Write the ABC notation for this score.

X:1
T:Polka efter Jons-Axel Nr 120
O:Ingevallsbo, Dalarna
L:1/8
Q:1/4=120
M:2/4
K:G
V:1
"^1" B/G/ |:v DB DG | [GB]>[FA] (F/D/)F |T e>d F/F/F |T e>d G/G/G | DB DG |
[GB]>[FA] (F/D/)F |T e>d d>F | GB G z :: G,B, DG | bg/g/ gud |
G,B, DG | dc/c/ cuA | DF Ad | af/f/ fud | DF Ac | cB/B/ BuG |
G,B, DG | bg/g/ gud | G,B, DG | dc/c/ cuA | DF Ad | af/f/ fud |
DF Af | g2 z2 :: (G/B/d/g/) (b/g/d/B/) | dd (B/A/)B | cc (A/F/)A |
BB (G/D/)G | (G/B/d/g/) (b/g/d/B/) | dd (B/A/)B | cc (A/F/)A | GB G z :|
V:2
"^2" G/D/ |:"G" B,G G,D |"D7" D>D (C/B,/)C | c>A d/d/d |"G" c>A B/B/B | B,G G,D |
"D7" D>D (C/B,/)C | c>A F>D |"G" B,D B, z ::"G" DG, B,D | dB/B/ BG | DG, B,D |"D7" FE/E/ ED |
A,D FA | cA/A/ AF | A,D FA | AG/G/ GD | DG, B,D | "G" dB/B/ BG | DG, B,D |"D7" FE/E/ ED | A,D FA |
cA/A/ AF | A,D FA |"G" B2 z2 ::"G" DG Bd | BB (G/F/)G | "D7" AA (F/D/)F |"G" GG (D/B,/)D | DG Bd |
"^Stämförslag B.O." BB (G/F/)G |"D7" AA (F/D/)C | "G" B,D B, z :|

* [To be done] Please copy every row above word for word, keeping each line and symbol unchanged.

* [Completed task]
Write the ABC notation for this score.

X:1
T:Polka efter Jons-Axel Nr 120
O:Ingevallsbo, Dalarna
L:1/8
Q:1/4=120
M:2/4
K:G
V:1
"^1" B/G/ |:v DB DG | [GB]>[FA] (F/D/)F |T e>d F/F/F |T e>d G/G/G | DB DG |
[GB]>[FA] (F/D/)F |T e>d d>F | GB G z :: G,B, DG | bg/g/ gud |
G,B, DG | dc/c/ cuA | DF Ad | af/f/ fud | DF Ac | cB/B/ BuG |
G,B, DG | bg/g/ gud | G,B, DG | dc/c/ cuA | DF Ad | af/f/ fud |
DF Af | g2 z2 :: (G/B/d/g/) (b/g/d/B/) | dd (B/A/)B | cc (A/F/)A |
BB (G/D/)G | (G/B/d/g/) (b/g/d/B/) | dd (B/A/)B | cc (A/F/)A | GB G z :|
V:2
"^2" G/D/ |:"G" B,G G,D |"D7" D>D (C/B,/)C | c>A d/d/d |"G" c>A B/B/B | B,G G,D |
"D7" D>D (C/B,/)C | c>A F>D |"G" B,D B, z ::"G" DG, B,D | dB/B/ BG | DG, B,D |"D7" FE/E/ ED |
A,D FA | cA/A/ AF | A,D FA | AG/G/ GD | DG, B,D | "G" dB/B/ BG | DG, B,D |"D7" FE/E/ ED | A,D FA |
cA/A/ AF | A,D FA |"G" B2 z2 ::"G" DG Bd | BB (G/F/)G | "D7" AA (F/D/)F |"G" GG (D/B,/)D | DG Bd |
"^Stämförslag B.O." BB (G/F/)G |"D7" AA (F/D/)C | "G" B,D B, z :|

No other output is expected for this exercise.